▶ [Instructions to follow] Every line from the one that contains "(Sub Head) | .. |" to the end of the records must be restated word for word. No other line belongs in the answer.

Records drawn from a dataset:
↓↓↓

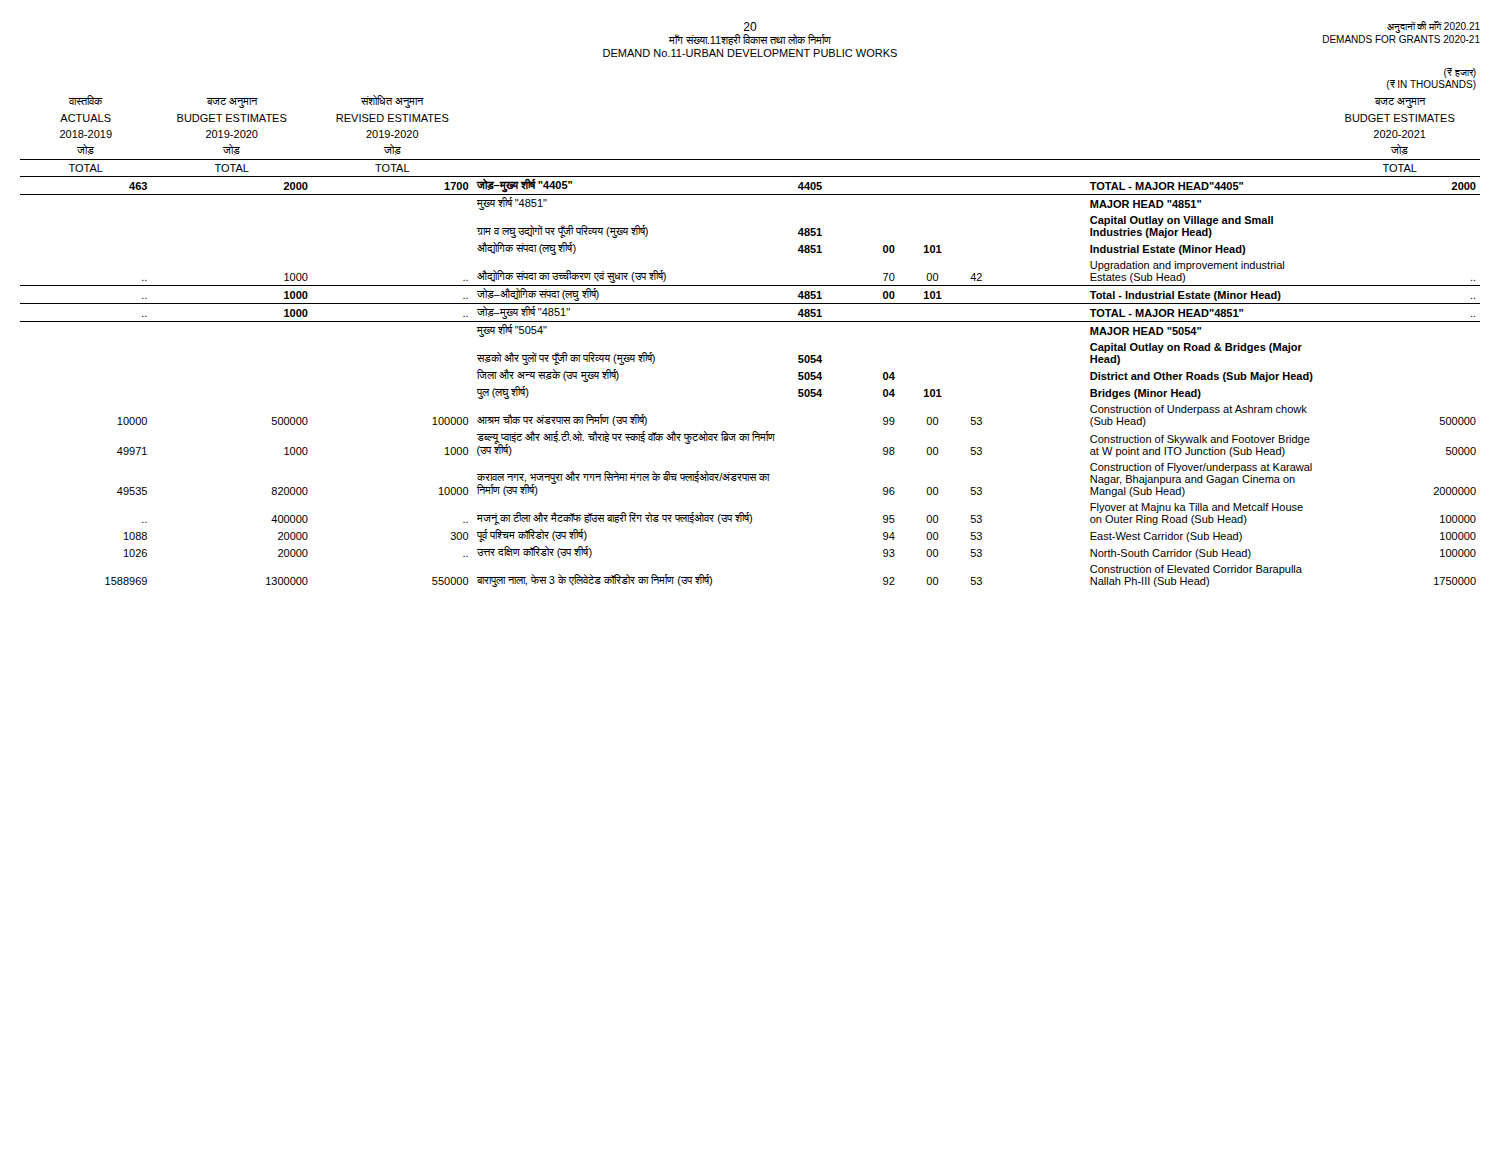अनुदानों की माँगें 2020.21
DEMANDS FOR GRANTS 2020-21
20
माँग संख्या.11शहरी विकास तथा लोक निर्माण
DEMAND No.11-URBAN DEVELOPMENT PUBLIC WORKS
| | (₹ हजार) (₹ IN THOUSANDS) |
| वास्तविक | बजट अनुमान | संशोधित अनुमान | | बजट अनुमान |
| ACTUALS | BUDGET ESTIMATES | REVISED ESTIMATES | | BUDGET ESTIMATES |
| 2018-2019 | 2019-2020 | 2019-2020 | | 2020-2021 |
| जोड़ | जोड़ | जोड़ | | जोड़ |
| TOTAL | TOTAL | TOTAL | | TOTAL |
| 463 | 2000 | 1700 | जोड़–मुख्य शीर्ष "4405" | 4405 | | TOTAL - MAJOR HEAD"4405" | 2000 |
| | मुख्य शीर्ष "4851" | | MAJOR HEAD "4851" | |
| | ग्राम व लघु उद्योगों पर पूँजी परिव्यय (मुख्य शीर्ष) | 4851 | | Capital Outlay on Village and Small Industries (Major Head) | |
| | औद्योगिक संपदा (लघु शीर्ष) | 4851 | 00 | 101 | | Industrial Estate (Minor Head) | |
| .. | 1000 | .. | औद्योगिक संपदा का उच्चीकरण एवं सुधार (उप शीर्ष) | | 70 | 00 | 42 | | Upgradation and improvement industrial Estates (Sub Head) | .. |
| .. | 1000 | .. | जोड़–औद्योगिक संपदा (लघु शीर्ष) | 4851 | 00 | 101 | | Total - Industrial Estate (Minor Head) | .. |
| .. | 1000 | .. | जोड़–मुख्य शीर्ष "4851" | 4851 | | TOTAL - MAJOR HEAD"4851" | .. |
| | मुख्य शीर्ष "5054" | | MAJOR HEAD "5054" | |
| | सड़को और पुलों पर पूँजी का परिव्यय (मुख्य शीर्ष) | 5054 | | Capital Outlay on Road & Bridges (Major Head) | |
| | जिला और अन्य सड़के (उप मुख्य शीर्ष) | 5054 | 04 | | District and Other Roads (Sub Major Head) | |
| | पुल (लघु शीर्ष) | 5054 | 04 | 101 | | Bridges (Minor Head) | |
| 10000 | 500000 | 100000 | आश्रम चौक पर अंडरपास का निर्माण (उप शीर्ष) | | 99 | 00 | 53 | | Construction of Underpass at Ashram chowk (Sub Head) | 500000 |
| 49971 | 1000 | 1000 | डब्ल्यू प्वाइंट और आई.टी.ओ. चौराहे पर स्काई वॉक और फुटओवर ब्रिज का निर्माण (उप शीर्ष) | | 98 | 00 | 53 | | Construction of Skywalk and Footover Bridge at W point and ITO Junction (Sub Head) | 50000 |
| 49535 | 820000 | 10000 | करावल नगर, भजनपुरा और गगन सिनेमा मंगल के बीच फ्लाईओवर/अंडरपास का निर्माण (उप शीर्ष) | | 96 | 00 | 53 | | Construction of Flyover/underpass at Karawal Nagar, Bhajanpura and Gagan Cinema on Mangal (Sub Head) | 2000000 |
| .. | 400000 | .. | मजनूं का टीला और मैटकॉफ हॉउस बाहरी रिंग रोड पर फ्लाईओवर (उप शीर्ष) | | 95 | 00 | 53 | | Flyover at Majnu ka Tilla and Metcalf House on Outer Ring Road (Sub Head) | 100000 |
| 1088 | 20000 | 300 | पूर्व पश्चिम कॉरिडोर (उप शीर्ष) | | 94 | 00 | 53 | | East-West Carridor (Sub Head) | 100000 |
| 1026 | 20000 | .. | उत्तर दक्षिण कॉरिडोर (उप शीर्ष) | | 93 | 00 | 53 | | North-South Carridor (Sub Head) | 100000 |
| 1588969 | 1300000 | 550000 | बारापुला नाला, फेस 3 के एलिवेटेड कॉरिडोर का निर्माण (उप शीर्ष) | | 92 | 00 | 53 | | Construction of Elevated Corridor Barapulla Nallah Ph-III (Sub Head) | 1750000 |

↑↑↑

▶ [Response area]
| .. | 1000 | .. | औद्योगिक संपदा का उच्चीकरण एवं सुधार (उप शीर्ष) | | 70 | 00 | 42 | | Upgradation and improvement industrial Estates (Sub Head) | .. |
| .. | 1000 | .. | जोड़–औद्योगिक संपदा (लघु शीर्ष) | 4851 | 00 | 101 | | Total - Industrial Estate (Minor Head) | .. |
| .. | 1000 | .. | जोड़–मुख्य शीर्ष "4851" | 4851 | | TOTAL - MAJOR HEAD"4851" | .. |
| | मुख्य शीर्ष "5054" | | MAJOR HEAD "5054" | |
| | सड़को और पुलों पर पूँजी का परिव्यय (मुख्य शीर्ष) | 5054 | | Capital Outlay on Road & Bridges (Major Head) | |
| | जिला और अन्य सड़के (उप मुख्य शीर्ष) | 5054 | 04 | | District and Other Roads (Sub Major Head) | |
| | पुल (लघु शीर्ष) | 5054 | 04 | 101 | | Bridges (Minor Head) | |
| 10000 | 500000 | 100000 | आश्रम चौक पर अंडरपास का निर्माण (उप शीर्ष) | | 99 | 00 | 53 | | Construction of Underpass at Ashram chowk (Sub Head) | 500000 |
| 49971 | 1000 | 1000 | डब्ल्यू प्वाइंट और आई.टी.ओ. चौराहे पर स्काई वॉक और फुटओवर ब्रिज का निर्माण (उप शीर्ष) | | 98 | 00 | 53 | | Construction of Skywalk and Footover Bridge at W point and ITO Junction (Sub Head) | 50000 |
| 49535 | 820000 | 10000 | करावल नगर, भजनपुरा और गगन सिनेमा मंगल के बीच फ्लाईओवर/अंडरपास का निर्माण (उप शीर्ष) | | 96 | 00 | 53 | | Construction of Flyover/underpass at Karawal Nagar, Bhajanpura and Gagan Cinema on Mangal (Sub Head) | 2000000 |
| .. | 400000 | .. | मजनूं का टीला और मैटकॉफ हॉउस बाहरी रिंग रोड पर फ्लाईओवर (उप शीर्ष) | | 95 | 00 | 53 | | Flyover at Majnu ka Tilla and Metcalf House on Outer Ring Road (Sub Head) | 100000 |
| 1088 | 20000 | 300 | पूर्व पश्चिम कॉरिडोर (उप शीर्ष) | | 94 | 00 | 53 | | East-West Carridor (Sub Head) | 100000 |
| 1026 | 20000 | .. | उत्तर दक्षिण कॉरिडोर (उप शीर्ष) | | 93 | 00 | 53 | | North-South Carridor (Sub Head) | 100000 |
| 1588969 | 1300000 | 550000 | बारापुला नाला, फेस 3 के एलिवेटेड कॉरिडोर का निर्माण (उप शीर्ष) | | 92 | 00 | 53 | | Construction of Elevated Corridor Barapulla Nallah Ph-III (Sub Head) | 1750000 |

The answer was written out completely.